- [ABOUT THIS EXERCISE]
In the records that follow, find each line with the word "yChannelSelector" and copy it.

- [EXERCISE DATA]
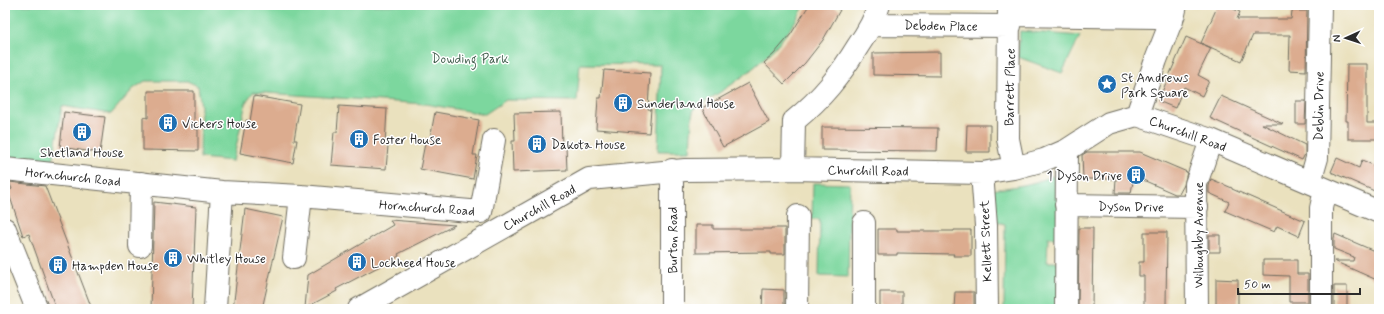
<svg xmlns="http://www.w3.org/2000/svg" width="1384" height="314" font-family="Mynerve,sans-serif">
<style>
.green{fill:#7cd79e;stroke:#548164}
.building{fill:#dcac8f}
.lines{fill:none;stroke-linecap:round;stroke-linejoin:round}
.minor-casing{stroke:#6e6b5e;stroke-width:24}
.minor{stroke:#fff;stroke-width:22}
.labels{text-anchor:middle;stroke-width:3;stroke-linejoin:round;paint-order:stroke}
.street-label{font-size:13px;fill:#2b2b2b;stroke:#fff}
.park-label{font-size:13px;fill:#435f4e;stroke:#fff}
.poi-label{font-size:13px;fill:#2b2b2b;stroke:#fff;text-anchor:start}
</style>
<rect width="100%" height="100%" fill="#fff"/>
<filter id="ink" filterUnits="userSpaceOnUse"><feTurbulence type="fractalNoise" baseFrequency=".025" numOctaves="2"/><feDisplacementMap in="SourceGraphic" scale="8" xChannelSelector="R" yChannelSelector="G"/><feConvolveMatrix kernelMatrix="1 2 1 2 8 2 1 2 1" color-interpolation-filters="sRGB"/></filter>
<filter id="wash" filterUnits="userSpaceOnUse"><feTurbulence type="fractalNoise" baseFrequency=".012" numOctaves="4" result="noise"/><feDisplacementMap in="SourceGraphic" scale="16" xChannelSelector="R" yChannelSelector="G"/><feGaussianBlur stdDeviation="0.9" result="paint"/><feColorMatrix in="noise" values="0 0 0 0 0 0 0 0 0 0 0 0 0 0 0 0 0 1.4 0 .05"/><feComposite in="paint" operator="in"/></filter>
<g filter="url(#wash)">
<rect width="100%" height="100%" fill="#eae1be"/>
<!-- green -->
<path class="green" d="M5,5h800c-26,48 -65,77 -111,103l-2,8 -2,35h-32l3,-86 -81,-1 -3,37 -71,-1 -21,14 -60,-10 -172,-12 -7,10 -13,59 -33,-3 1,-51 -3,-21 -11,-5h-42l-12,8 -22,25 -49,-8 -9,55 -48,-4z
M1020,31l60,5 -18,37 -44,-16z
M1052,176l5,2 3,60h-12l-1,24h12v47h-55l1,-85 -13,-3 -1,-31c20,-3 42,-5 61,-14z
M813,183l37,1 -2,93 -29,-1 1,-57h-8z"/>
<g id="blocks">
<!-- building -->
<path class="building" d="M809,5h21l10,5 -17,30 -18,23 -21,21 -20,-21 10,-9 17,-20z
M1218,5h7l15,7 -3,7h54l1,-8h15l-1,60 -17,-1 1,-35h-37l-12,26 -40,-18z
M1186,37l25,11 -13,27 11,6 -7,15 -18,-9 -9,21 -17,-7z
M940,52v24l-67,-1v-22z
M1347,64h20v59h12v16h-31v-18h-2z
M604,70l46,3 -2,36h3l-2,24 -53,-4 2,-31h3z
M748,83l21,39 -46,25 -21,-39z
M148,91h46v38h4v22l-55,-1v-33l5,1z
M254,96l46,8 -6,36h3l-4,23 -53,-10 6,-33 4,1z
M1221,96l62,28h-21l43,21v9l-3,6 -92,-42z
M1296,101h10l-1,23h-9z
M339,106l48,3 -2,37h3l-2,23 -55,-4 3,-33h3z
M64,112l41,5 -5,36 -40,-6z
M435,112l44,8 -6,35h4l-4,24 -53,-10 6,-31 4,1z
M561,112l1,35h4l1,23 -54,2 -1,-31h3l-1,-28z
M967,125h23v27h-24z
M822,127l116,1 -1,23 -115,-1z
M1087,152h53l47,20 -3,13 -5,9h-4l-41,-18 -3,17h-16l1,-14h-33l-1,-24z
M1337,158l22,10 3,-8 17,8v25l-48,-21z
M1211,179l21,9v1l73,32 -6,15 -22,-10 -3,6 -49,-21 4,-9 -20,-9v-7z
M9,182l36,4 47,123h-36l-27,-75 -6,2 -15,-45 4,-2z
M154,202l42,5 -4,102h-41z
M245,209l38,8 -21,92h-29z
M390,220l65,5 -57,29 1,2 -63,33 1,2 -32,17 3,-33 85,-50z
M696,225h17v4h58v-1h14v26h-14v-2l-75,1z
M1079,228h14l-1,81h-14z
M878,229h19v2h57v-1h17v26h-18l1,-2 -57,-1v2h-19z
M1144,232h23l-1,74h-22v-30h-5v-14h5z
M1335,234l44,19v28l-45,-20h19l1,-4 -20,-8v-11z
M1209,235h11v17h-11z
M1263,260h34v14h11v28h-19v-26l-26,-1z
M1216,279l22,1v29h-22z
M1334,286h13v23h-13z
M763,289l21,1v19h-22z
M880,292h22v17h-22z
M955,292h19v17h-20z"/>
</g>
</g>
<g filter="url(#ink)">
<use href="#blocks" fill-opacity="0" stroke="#6e6b5e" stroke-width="1"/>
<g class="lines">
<defs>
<path id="minor" d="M1009,5l-1,134 6,29
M1009,15l148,2 15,4
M872,25l138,1
M1137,115l19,-55 18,-46 2,-9
M5,169l217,23 79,4 180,16 13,-72
M793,169l1,-48c29,-24 45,-44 64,-75 9,-13 17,-26 21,-41
M982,173l4,53 1,83
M1310,182l7,-24 3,-153
M1066,205l131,2
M5,229l32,80
M140,246l1,-63
M294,258l7,-62
M215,309l7,-117
M359,309l230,-130 96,-9 108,-1 189,4 32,-5 30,-8 23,-10 42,-27 28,-8 74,25 168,72
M672,309v-139
M797,309l1,-93
M864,309v-86
M1066,309l1,-159
M1197,309l-1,-125 15,-44
M1321,309v-101l4,-18"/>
</defs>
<!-- minor casing -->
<use href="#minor" class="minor-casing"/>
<!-- minor -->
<use href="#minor" class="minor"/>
</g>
</g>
<!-- icons -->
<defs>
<symbol id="sight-disc" viewBox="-11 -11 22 22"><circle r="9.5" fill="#1f6fb2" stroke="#fff"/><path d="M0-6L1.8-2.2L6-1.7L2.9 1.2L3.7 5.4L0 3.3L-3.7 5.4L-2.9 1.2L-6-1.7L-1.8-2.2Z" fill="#fff"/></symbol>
<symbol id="building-disc" viewBox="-11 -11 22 22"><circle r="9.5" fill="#1f6fb2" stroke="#fff"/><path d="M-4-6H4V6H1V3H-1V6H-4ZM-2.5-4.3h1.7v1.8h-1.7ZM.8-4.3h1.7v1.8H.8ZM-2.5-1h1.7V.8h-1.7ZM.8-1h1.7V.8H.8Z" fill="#fff"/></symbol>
</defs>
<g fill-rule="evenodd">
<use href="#sight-disc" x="1096" y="73" width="22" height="22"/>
<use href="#building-disc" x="612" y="92" width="22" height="22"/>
<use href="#building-disc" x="157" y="112" width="22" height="22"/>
<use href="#building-disc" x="71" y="121" width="22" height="22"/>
<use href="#building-disc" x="348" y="128" width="22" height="22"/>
<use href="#building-disc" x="526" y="133" width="22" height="22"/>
<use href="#building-disc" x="1125" y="164" width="22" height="22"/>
<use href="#building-disc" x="162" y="247" width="22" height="22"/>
<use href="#building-disc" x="346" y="251" width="22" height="22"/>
<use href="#building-disc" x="47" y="254" width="22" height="22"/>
</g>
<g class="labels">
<!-- street labels -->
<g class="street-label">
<text transform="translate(941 25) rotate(1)" y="5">Debden Place</text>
<text transform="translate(1009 87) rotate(-89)" y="5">Barrett Place</text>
<text transform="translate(1318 106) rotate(-89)" y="5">Deblin Drive</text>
<text transform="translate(1188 133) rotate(20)" y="5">Churchill Road</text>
<text transform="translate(868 170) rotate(1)" y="5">Churchill Road</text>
<text transform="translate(73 176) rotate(6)" y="5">Hornchurch Road</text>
<text transform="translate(1131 206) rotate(1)" y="5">Dyson Drive</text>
<text transform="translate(427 207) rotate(4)" y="5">Hornchurch Road</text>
<text transform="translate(539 207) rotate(-29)" y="5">Churchill Road</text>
<text transform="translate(1198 235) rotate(-90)" y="5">Willoughby Avenue</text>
<text transform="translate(672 240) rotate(-90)" y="5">Burton Road</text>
<text transform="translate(985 241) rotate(-92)" y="5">Kellett Street</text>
</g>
<!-- park labels -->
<g class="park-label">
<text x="470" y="63">Dowding Park</text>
</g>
<!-- poi labels -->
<g class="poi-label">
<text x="1121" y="82">St Andrews<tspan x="1121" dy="15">Park Square</tspan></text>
<text x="637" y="108">Sunderland House</text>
<text x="182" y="128">Vickers House</text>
<text x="373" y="144">Foster House</text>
<text x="551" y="149">Dakota House</text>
<text x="82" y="157" text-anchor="middle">Shetland House</text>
<text x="1122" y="180" text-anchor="end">1 Dyson Drive</text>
<text x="187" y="263">Whitley House</text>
<text x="371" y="267">Lockheed House</text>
<text x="72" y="270">Hampden House</text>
</g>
</g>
<!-- margin -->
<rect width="1384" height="314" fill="none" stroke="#fff" stroke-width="20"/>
<!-- north arrow -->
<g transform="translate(1346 38) rotate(267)" stroke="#ffffff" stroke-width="3" paint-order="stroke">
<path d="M0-3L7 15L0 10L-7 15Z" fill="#2b2b2b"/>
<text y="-6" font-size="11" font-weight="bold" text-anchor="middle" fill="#2b2b2b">N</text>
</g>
<!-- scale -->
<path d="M1238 288v6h122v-6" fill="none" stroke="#2b2b2b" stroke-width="2"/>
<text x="1244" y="288" font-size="12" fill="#2b2b2b" stroke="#ffffff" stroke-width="3" paint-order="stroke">50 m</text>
</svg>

- [ANSWER BELOW]
<filter id="ink" filterUnits="userSpaceOnUse"><feTurbulence type="fractalNoise" baseFrequency=".025" numOctaves="2"/><feDisplacementMap in="SourceGraphic" scale="8" xChannelSelector="R" yChannelSelector="G"/><feConvolveMatrix kernelMatrix="1 2 1 2 8 2 1 2 1" color-interpolation-filters="sRGB"/></filter>
<filter id="wash" filterUnits="userSpaceOnUse"><feTurbulence type="fractalNoise" baseFrequency=".012" numOctaves="4" result="noise"/><feDisplacementMap in="SourceGraphic" scale="16" xChannelSelector="R" yChannelSelector="G"/><feGaussianBlur stdDeviation="0.9" result="paint"/><feColorMatrix in="noise" values="0 0 0 0 0 0 0 0 0 0 0 0 0 0 0 0 0 1.4 0 .05"/><feComposite in="paint" operator="in"/></filter>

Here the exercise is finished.